» Work item: Below are records that must be duplicated exactly.

» Page-level text extractions:

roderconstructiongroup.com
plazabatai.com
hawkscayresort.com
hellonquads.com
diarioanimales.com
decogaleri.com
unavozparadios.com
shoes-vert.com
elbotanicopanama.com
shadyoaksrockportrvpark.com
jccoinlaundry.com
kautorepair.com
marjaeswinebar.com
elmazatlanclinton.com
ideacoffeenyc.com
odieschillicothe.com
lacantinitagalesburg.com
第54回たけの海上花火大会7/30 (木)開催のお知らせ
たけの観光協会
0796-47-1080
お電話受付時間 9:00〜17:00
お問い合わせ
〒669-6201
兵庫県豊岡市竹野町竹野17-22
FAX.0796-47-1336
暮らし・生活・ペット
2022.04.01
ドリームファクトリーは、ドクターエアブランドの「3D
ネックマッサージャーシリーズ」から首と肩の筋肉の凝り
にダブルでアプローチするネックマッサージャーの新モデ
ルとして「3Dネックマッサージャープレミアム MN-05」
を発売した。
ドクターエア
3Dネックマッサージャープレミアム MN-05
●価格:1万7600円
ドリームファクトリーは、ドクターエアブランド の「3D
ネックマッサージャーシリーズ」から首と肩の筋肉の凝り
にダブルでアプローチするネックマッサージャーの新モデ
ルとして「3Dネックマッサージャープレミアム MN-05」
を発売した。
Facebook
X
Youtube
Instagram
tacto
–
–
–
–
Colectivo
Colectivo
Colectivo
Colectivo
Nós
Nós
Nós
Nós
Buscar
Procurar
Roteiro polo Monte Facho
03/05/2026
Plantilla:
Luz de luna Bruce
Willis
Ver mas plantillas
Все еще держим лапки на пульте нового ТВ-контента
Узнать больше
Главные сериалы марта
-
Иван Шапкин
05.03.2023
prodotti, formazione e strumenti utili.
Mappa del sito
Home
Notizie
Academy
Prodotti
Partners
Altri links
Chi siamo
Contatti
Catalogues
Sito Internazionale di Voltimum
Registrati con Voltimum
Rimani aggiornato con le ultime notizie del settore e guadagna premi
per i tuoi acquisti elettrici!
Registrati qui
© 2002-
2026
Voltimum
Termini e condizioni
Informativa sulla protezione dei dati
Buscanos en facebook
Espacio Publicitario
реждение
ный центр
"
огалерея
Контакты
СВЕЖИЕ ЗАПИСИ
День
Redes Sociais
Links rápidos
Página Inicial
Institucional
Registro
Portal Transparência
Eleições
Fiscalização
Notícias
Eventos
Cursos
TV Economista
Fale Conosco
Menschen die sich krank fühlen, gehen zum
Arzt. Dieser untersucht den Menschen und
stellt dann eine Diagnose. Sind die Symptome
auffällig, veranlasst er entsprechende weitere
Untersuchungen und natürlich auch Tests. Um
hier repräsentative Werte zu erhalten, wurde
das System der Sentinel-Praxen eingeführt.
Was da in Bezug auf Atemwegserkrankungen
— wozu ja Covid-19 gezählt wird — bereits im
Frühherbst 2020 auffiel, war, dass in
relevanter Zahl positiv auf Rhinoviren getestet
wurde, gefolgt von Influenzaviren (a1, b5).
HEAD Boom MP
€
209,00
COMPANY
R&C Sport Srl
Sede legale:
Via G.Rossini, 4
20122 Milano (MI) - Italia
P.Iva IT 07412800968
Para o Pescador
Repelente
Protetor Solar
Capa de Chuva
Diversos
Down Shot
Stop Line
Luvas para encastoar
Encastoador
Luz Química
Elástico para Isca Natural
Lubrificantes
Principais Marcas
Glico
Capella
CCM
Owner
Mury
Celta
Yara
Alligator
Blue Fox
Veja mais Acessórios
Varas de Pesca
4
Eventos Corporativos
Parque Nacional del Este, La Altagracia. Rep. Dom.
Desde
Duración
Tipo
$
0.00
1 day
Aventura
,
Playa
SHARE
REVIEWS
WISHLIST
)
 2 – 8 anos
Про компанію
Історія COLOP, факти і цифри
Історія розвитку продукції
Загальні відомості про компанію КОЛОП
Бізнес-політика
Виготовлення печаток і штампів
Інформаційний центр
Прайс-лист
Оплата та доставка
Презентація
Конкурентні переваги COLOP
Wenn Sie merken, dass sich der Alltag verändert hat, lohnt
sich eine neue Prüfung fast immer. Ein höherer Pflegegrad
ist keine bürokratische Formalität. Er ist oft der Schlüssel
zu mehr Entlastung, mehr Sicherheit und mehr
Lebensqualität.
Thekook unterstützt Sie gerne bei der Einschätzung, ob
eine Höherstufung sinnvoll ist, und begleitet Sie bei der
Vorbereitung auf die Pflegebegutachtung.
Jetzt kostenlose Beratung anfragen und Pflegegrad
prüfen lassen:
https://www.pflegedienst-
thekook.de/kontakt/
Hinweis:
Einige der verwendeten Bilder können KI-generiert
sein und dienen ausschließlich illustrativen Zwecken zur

» Solved problem:
roderconstructiongroup.com
plazabatai.com
hawkscayresort.com
hellonquads.com
diarioanimales.com
decogaleri.com
unavozparadios.com
shoes-vert.com
elbotanicopanama.com
shadyoaksrockportrvpark.com
jccoinlaundry.com
kautorepair.com
marjaeswinebar.com
elmazatlanclinton.com
ideacoffeenyc.com
odieschillicothe.com
lacantinitagalesburg.com
第54回たけの海上花火大会7/30 (木)開催のお知らせ
たけの観光協会
0796-47-1080
お電話受付時間 9:00〜17:00
お問い合わせ
〒669-6201
兵庫県豊岡市竹野町竹野17-22
FAX.0796-47-1336
暮らし・生活・ペット
2022.04.01
ドリームファクトリーは、ドクターエアブランドの「3D
ネックマッサージャーシリーズ」から首と肩の筋肉の凝り
にダブルでアプローチするネックマッサージャーの新モデ
ルとして「3Dネックマッサージャープレミアム MN-05」
を発売した。
ドクターエア
3Dネックマッサージャープレミアム MN-05
●価格:1万7600円
ドリームファクトリーは、ドクターエアブランド の「3D
ネックマッサージャーシリーズ」から首と肩の筋肉の凝り
にダブルでアプローチするネックマッサージャーの新モデ
ルとして「3Dネックマッサージャープレミアム MN-05」
を発売した。
Facebook
X
Youtube
Instagram
tacto
–
–
–
–
Colectivo
Colectivo
Colectivo
Colectivo
Nós
Nós
Nós
Nós
Buscar
Procurar
Roteiro polo Monte Facho
03/05/2026
Plantilla:
Luz de luna Bruce
Willis
Ver mas plantillas
Все еще держим лапки на пульте нового ТВ-контента
Узнать больше
Главные сериалы марта
-
Иван Шапкин
05.03.2023
prodotti, formazione e strumenti utili.
Mappa del sito
Home
Notizie
Academy
Prodotti
Partners
Altri links
Chi siamo
Contatti
Catalogues
Sito Internazionale di Voltimum
Registrati con Voltimum
Rimani aggiornato con le ultime notizie del settore e guadagna premi
per i tuoi acquisti elettrici!
Registrati qui
© 2002-
2026
Voltimum
Termini e condizioni
Informativa sulla protezione dei dati
Buscanos en facebook
Espacio Publicitario
реждение
ный центр
"
огалерея
Контакты
СВЕЖИЕ ЗАПИСИ
День
Redes Sociais
Links rápidos
Página Inicial
Institucional
Registro
Portal Transparência
Eleições
Fiscalização
Notícias
Eventos
Cursos
TV Economista
Fale Conosco
Menschen die sich krank fühlen, gehen zum
Arzt. Dieser untersucht den Menschen und
stellt dann eine Diagnose. Sind die Symptome
auffällig, veranlasst er entsprechende weitere
Untersuchungen und natürlich auch Tests. Um
hier repräsentative Werte zu erhalten, wurde
das System der Sentinel-Praxen eingeführt.
Was da in Bezug auf Atemwegserkrankungen
— wozu ja Covid-19 gezählt wird — bereits im
Frühherbst 2020 auffiel, war, dass in
relevanter Zahl positiv auf Rhinoviren getestet
wurde, gefolgt von Influenzaviren (a1, b5).
HEAD Boom MP
€
209,00
COMPANY
R&C Sport Srl
Sede legale:
Via G.Rossini, 4
20122 Milano (MI) - Italia
P.Iva IT 07412800968
Para o Pescador
Repelente
Protetor Solar
Capa de Chuva
Diversos
Down Shot
Stop Line
Luvas para encastoar
Encastoador
Luz Química
Elástico para Isca Natural
Lubrificantes
Principais Marcas
Glico
Capella
CCM
Owner
Mury
Celta
Yara
Alligator
Blue Fox
Veja mais Acessórios
Varas de Pesca
4
Eventos Corporativos
Parque Nacional del Este, La Altagracia. Rep. Dom.
Desde
Duración
Tipo
$
0.00
1 day
Aventura
,
Playa
SHARE
REVIEWS
WISHLIST
)
 2 – 8 anos
Про компанію
Історія COLOP, факти і цифри
Історія розвитку продукції
Загальні відомості про компанію КОЛОП
Бізнес-політика
Виготовлення печаток і штампів
Інформаційний центр
Прайс-лист
Оплата та доставка
Презентація
Конкурентні переваги COLOP
Wenn Sie merken, dass sich der Alltag verändert hat, lohnt
sich eine neue Prüfung fast immer. Ein höherer Pflegegrad
ist keine bürokratische Formalität. Er ist oft der Schlüssel
zu mehr Entlastung, mehr Sicherheit und mehr
Lebensqualität.
Thekook unterstützt Sie gerne bei der Einschätzung, ob
eine Höherstufung sinnvoll ist, und begleitet Sie bei der
Vorbereitung auf die Pflegebegutachtung.
Jetzt kostenlose Beratung anfragen und Pflegegrad
prüfen lassen:
https://www.pflegedienst-
thekook.de/kontakt/
Hinweis:
Einige der verwendeten Bilder können KI-generiert
sein und dienen ausschließlich illustrativen Zwecken zur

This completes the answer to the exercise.